El ilusionista

Delante de él, estaba un monstruo rarísimo. Y los demás debían de percatarse de ello pues no despegaban los ojos de aquello.

Era un monstruo bastante grande, del tamaño de un megatanque. Tenía dos caras. Una de ellas, era la que lo miraba y disparaba el láser. Un láser rojizo que le había dado en la pantorrilla, restándole puntos. Bastantes puntos, pero sin desvirtualizarlo.

David, se estremeció. Sentía una sensación eléctrica allí donde el monstruo le había dado. La otra cara disparaba láseres azules, que era lo que le había dado a Yumi y a Aelita.

Tanto una como la otra cara tenían un símbolo extraño, perecido a una diana, bastante pequeño y su cuchillo había aterrizado sobre una pequeña ranura que tenía debajo de esta.

¿Dónde están los cubos? – preguntó William, mirando a los lados. Los demás lo imitaron. Allí no había nada, solo aquel extraño monstruo, ellos y Yumi.

Yumi, que empezaba a despertarse.

Ulrich estaba a su lado y se acercó para ayudarla a levantarse, ella le agradeció su ayuda. Luego abrió mucho los ojos cuando vió el extraño monstruo.

Una ilusión – susurro David – todo era una simple ilusión.

Odd parecía haberlo comprendido también y procedió a dispararle al monstruo y este, explotó cuando una de sus flechas le dio en el símbolo de XANA.

Más tarde, estaban en la fábrica., junto a Jeremie.

Entonces… ¿aquello era XANA? – preguntó el chico, mirando a su amiga fijamente. Qué estaba aún algo confusa.

Pues… sí, eso dijo Aelita. Era un lugar… horrible – dijo mientras se estremecía – y su corazón, tenía a Lyoko. Bueno, no era Lyoko pero era… era como una maqueta de Lyoko.

¿Una maqueta? – preguntó Jeremie, algo confuso, los demás no habían dicho nada.

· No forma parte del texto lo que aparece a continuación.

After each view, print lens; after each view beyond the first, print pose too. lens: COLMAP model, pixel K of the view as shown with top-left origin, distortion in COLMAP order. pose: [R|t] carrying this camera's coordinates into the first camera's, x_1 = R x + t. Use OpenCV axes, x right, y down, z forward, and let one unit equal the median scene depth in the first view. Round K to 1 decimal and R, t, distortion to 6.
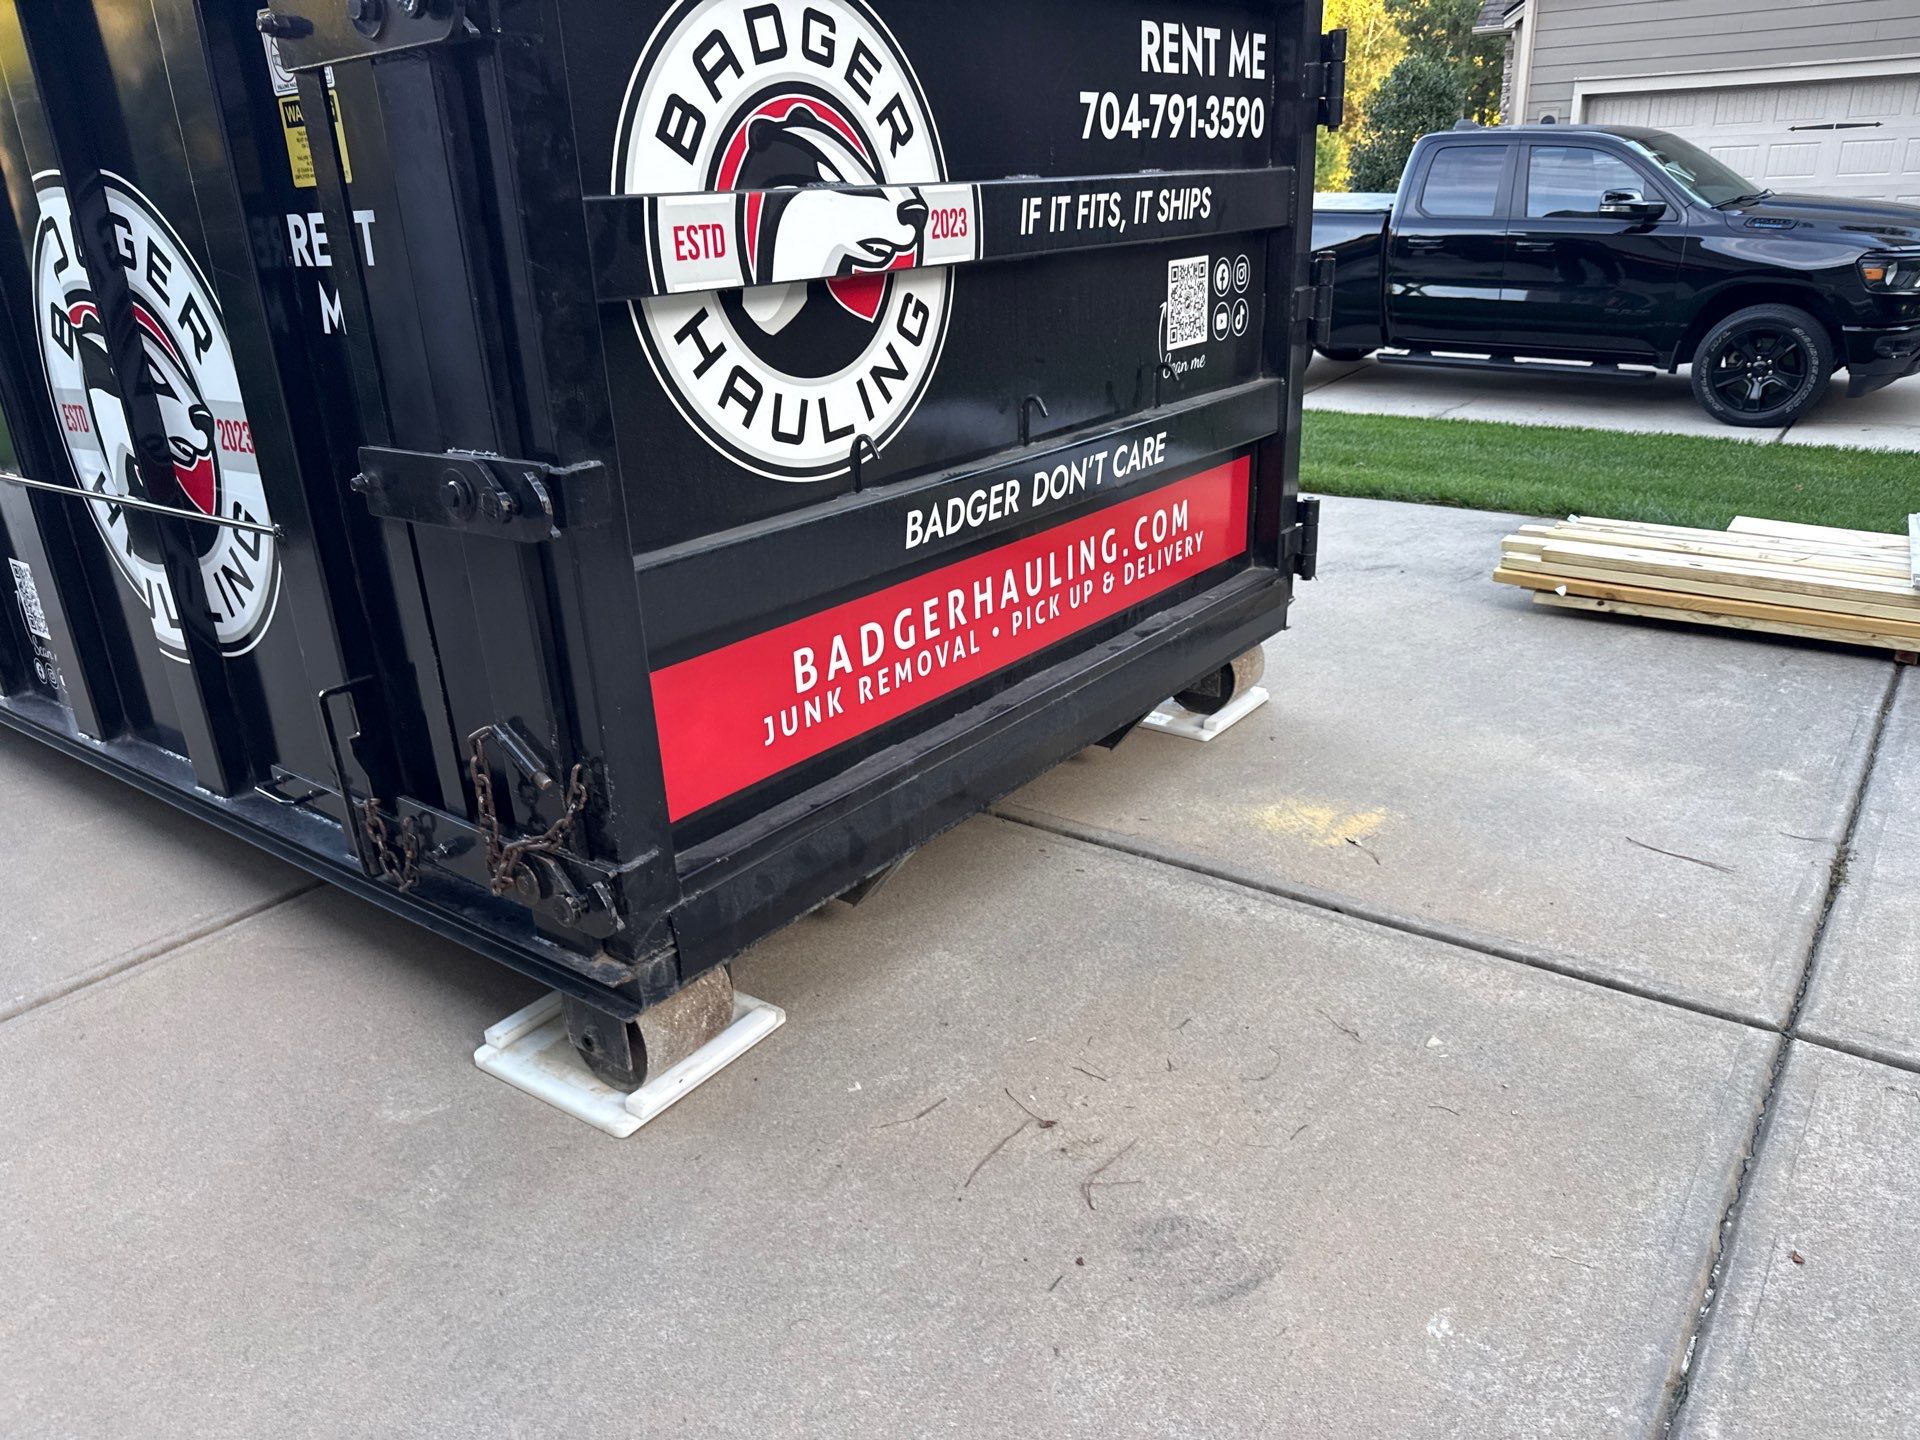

Sí, pero… era exacta, todo lo que pasaba se veía desde allí – dijo Yumi y se volvió a estremecer – era como, como si estuvieras viendo cada sector desde las alturas y percibieras todos los detalle. Absolutamente todos. Y además… estaba vivo. Todo estaba vivo y…

¿Y? – preguntaron los demás.

La chica no contestó, tenía los ojos desencajados y una expresión de sufrimiento en el rostro. Su boca soltó un quejido y Ulrich la cogió antes de que se desplomara, aturdida de dolor.

Los chicos se asustaron, mucho. Y ayudaron a Ulrich a llevar a Yumi al ascensor, que ahora decía palabras incomprensible, delirando.

Poco después estaban en la enfermería y ella parecía haberse recuperado de aquel extraño lapsus, así que los acompañó a la cafetería.

¿Seguro que estás bien? – le preguntó William

Completamente – dijo ella, y le sonrió, como si nada hubiera pasado.

Sentados en la mesa más apartada a los demás, Yumi continuó su relato. Perecía nerviosa y se notaba que no le gustaba hablar del tema.

Pues cuando Aelita controló el clon, XANA se dio cuenta y luego, luego hubo aquella pelea. Gano él, por supuesto. Recuerdo… que nos encerró y luego… - se estremeció, y negó con la cabeza., aquello no quería contarlo.

¿Qué pasó después, Yumi? – preguntó Jeremie – Es muy importante que nos lo digas, tenemos que rescatar a Aelita.

Yumi miró a todos sus amigos y sonrió. Era una sonrisa triste y desesperada.

Ya no me acuerdo de nada más – mintió y los demás se dieron cuenta. Yumi nunca los había mentido de aquella manera.

Comprendieron que XANA le había hecho algo horrible. Algo tan horrible que ni se lo quería contar a ellos, su mejores amigos.